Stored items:
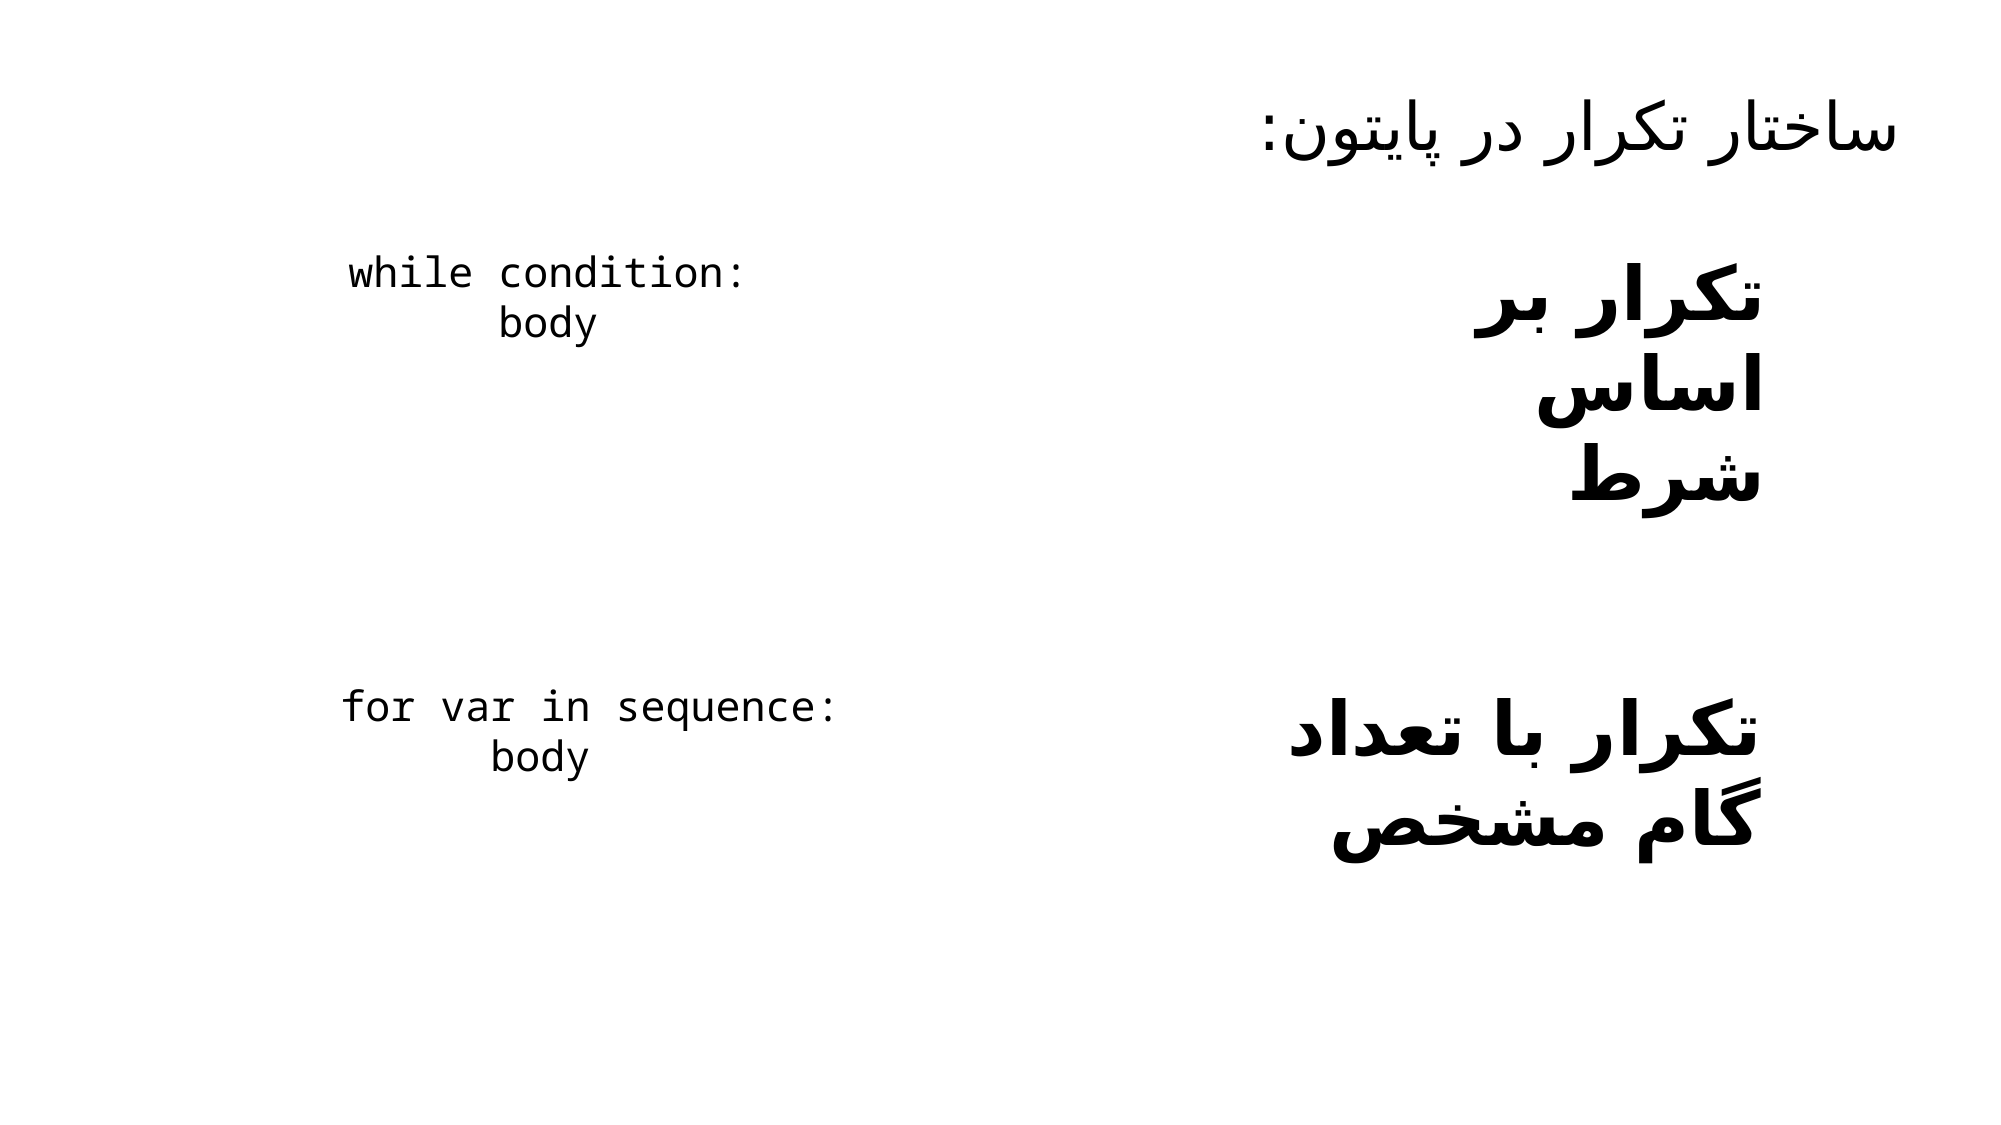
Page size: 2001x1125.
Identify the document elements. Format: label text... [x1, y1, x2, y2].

text_box تکرار بر اساس شرط [1347, 238, 1781, 523]
text_box for var in sequence: body [325, 672, 881, 788]
text_box while condition: body [333, 238, 789, 353]
text_box ساختار تکرار در پایتون: [1222, 76, 1916, 171]
text_box تکرار با تعداد گام مشخص [1254, 672, 1777, 868]
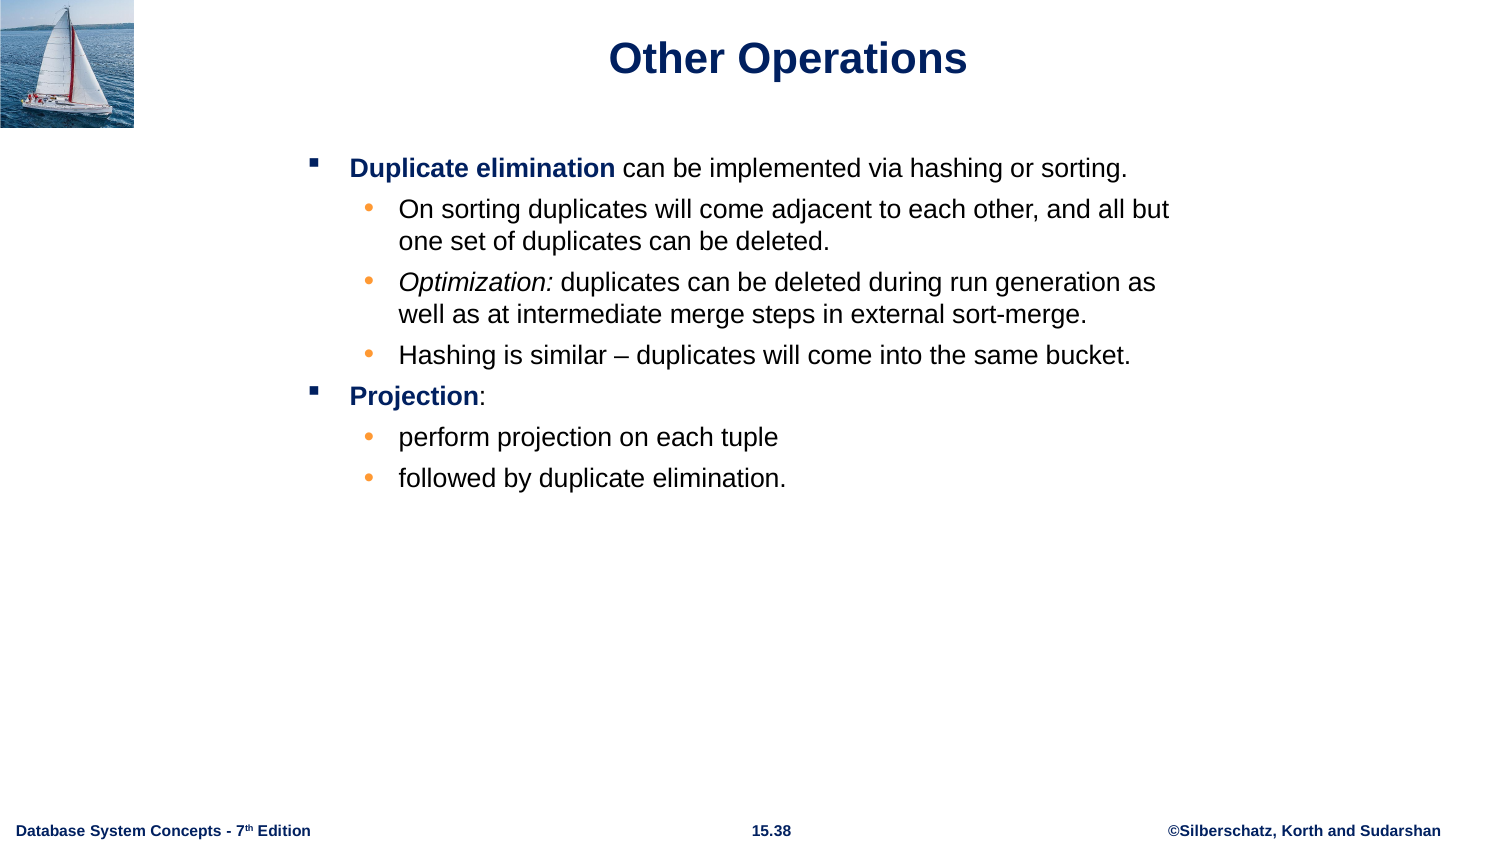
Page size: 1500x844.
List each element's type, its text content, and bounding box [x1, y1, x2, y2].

list Duplicate elimination can be implemented via hashing or sorting. On sorting duplicates will come adjacent to each other, and all but one set of duplicates can be deleted. Optimization: duplicates can be deleted during run generation as well as at intermediate merge steps in external sort-merge. Hashing is similar – duplicates will come into the same bucket. Projection: perform projection on each tuple followed by duplicate elimination. [292, 143, 1187, 535]
title Other Operations [125, 14, 1452, 90]
picture [0, 0, 134, 128]
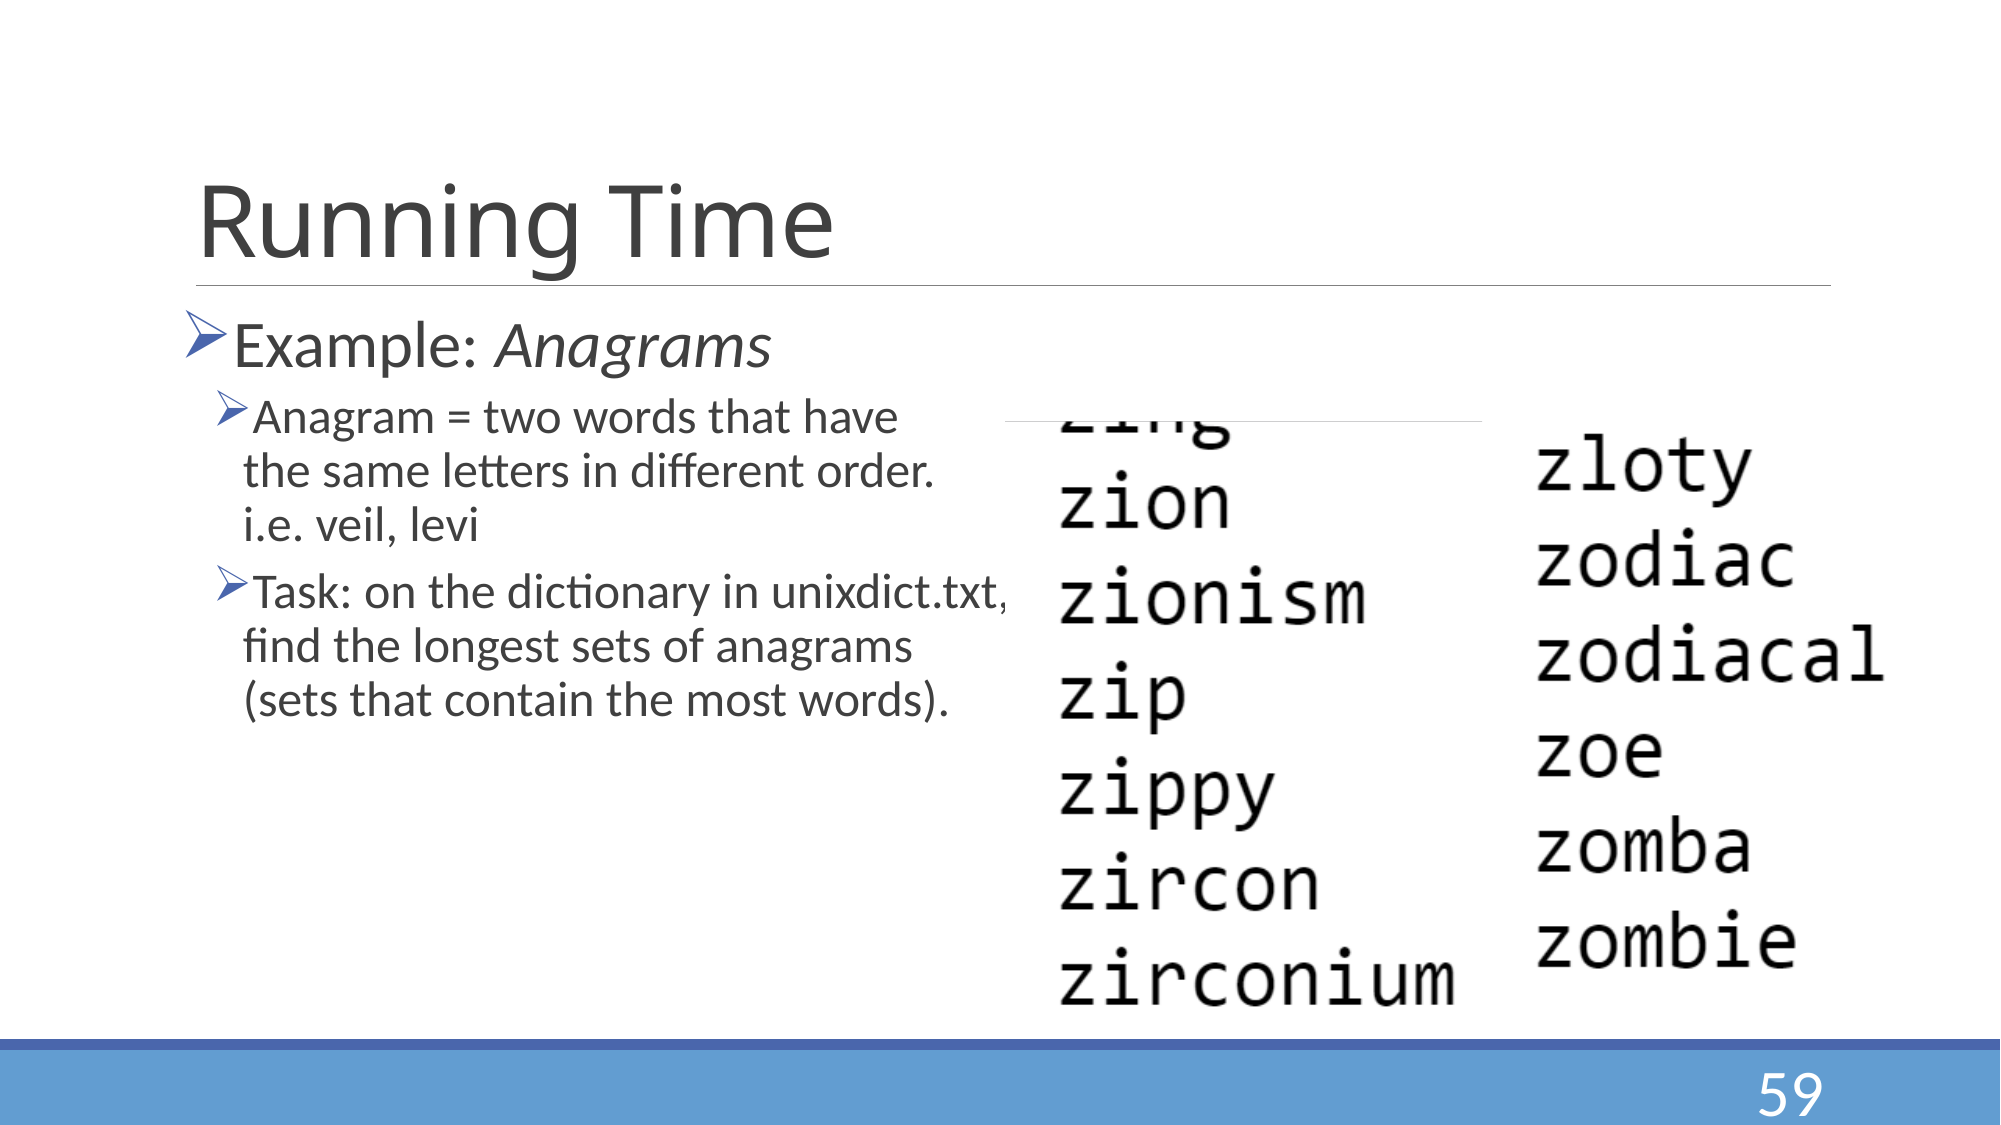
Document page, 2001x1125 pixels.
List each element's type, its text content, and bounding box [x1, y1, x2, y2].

list Example: Anagrams Anagram = two words that have the same letters in different order. i.e. veil, levi Task: on the dictionary in unixdict.txt, find the longest sets of anagrams (sets that contain the most words). [180, 302, 1830, 963]
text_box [1004, 421, 1961, 1029]
slide_number 59 [1624, 1059, 1840, 1120]
title Running Time [180, 47, 1830, 285]
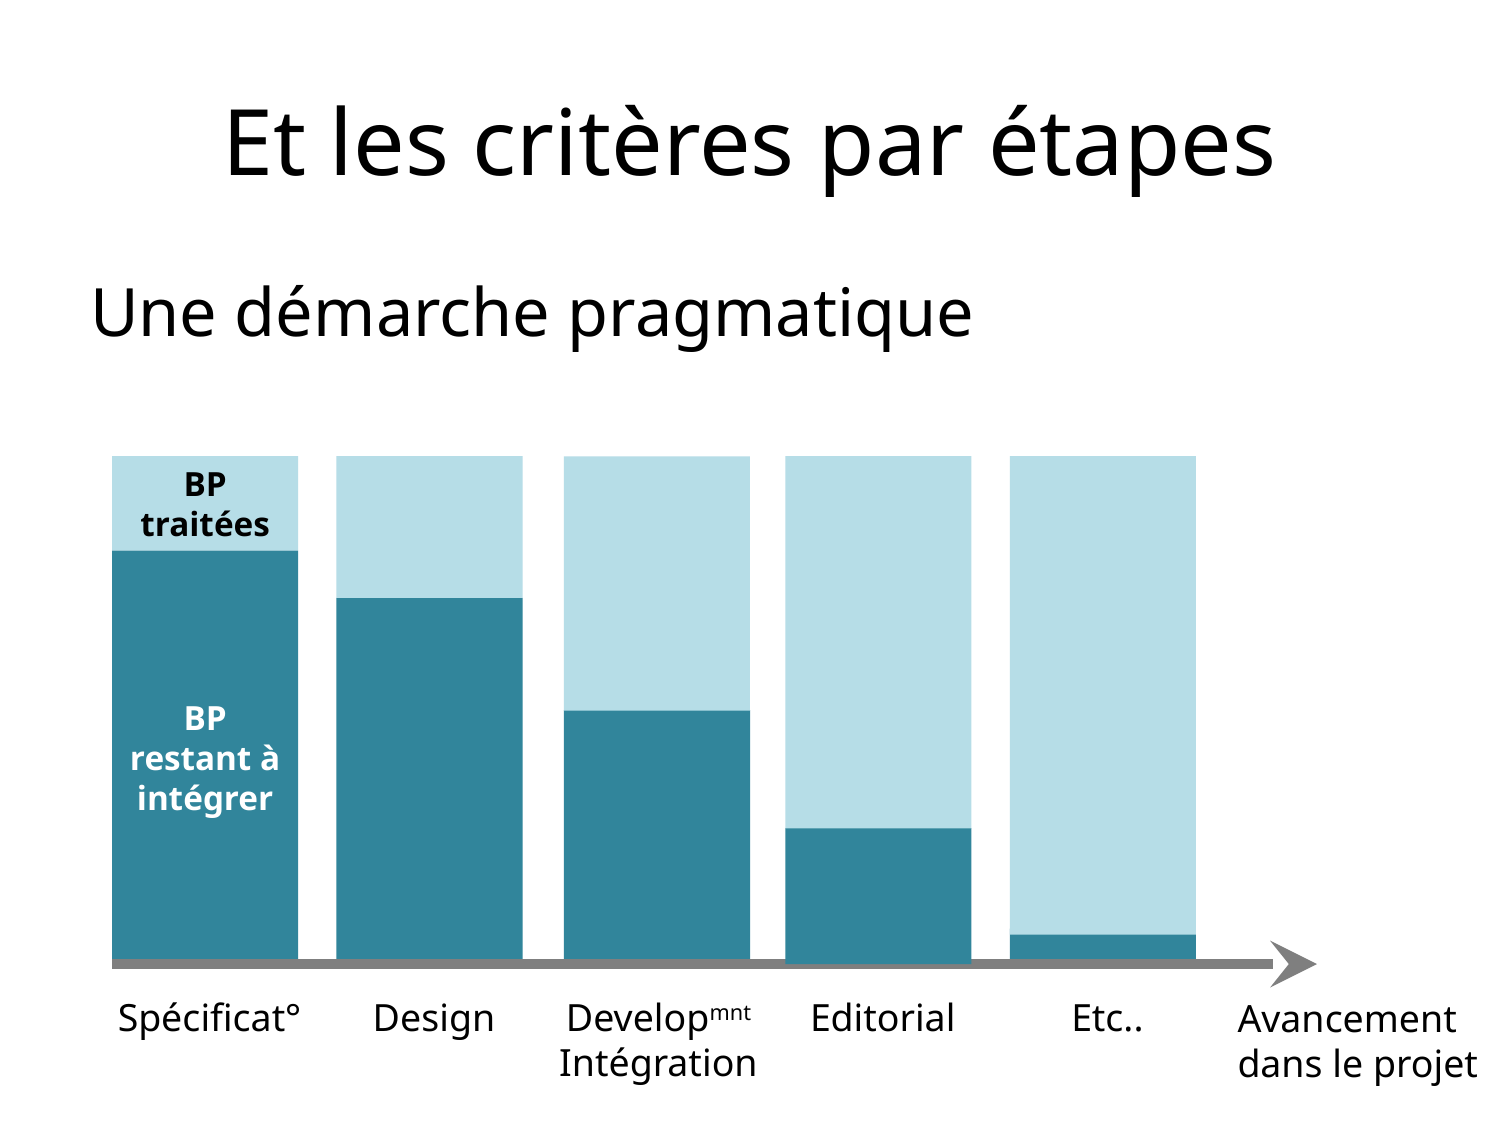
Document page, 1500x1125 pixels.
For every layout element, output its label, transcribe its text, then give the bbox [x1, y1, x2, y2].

[About this exercise]:
If a picture appears among the records, leave it out, and otherwise reproduce exactly every line from the first line through the one with "Page size: 1500x844.", both included.

[Task result]:
Page size: 2001x1125.
Identify the document elements. Format: label text... [x1, y1, x2, y2].

text_box تکرار بر اساس شرط [1347, 238, 1781, 523]
text_box for var in sequence: body [325, 672, 881, 788]
text_box while condition: body [333, 238, 789, 353]
text_box ساختار تکرار در پایتون: [1222, 76, 1916, 171]
text_box تکرار با تعداد گام مشخص [1254, 672, 1777, 868]
Page size: 1500x844.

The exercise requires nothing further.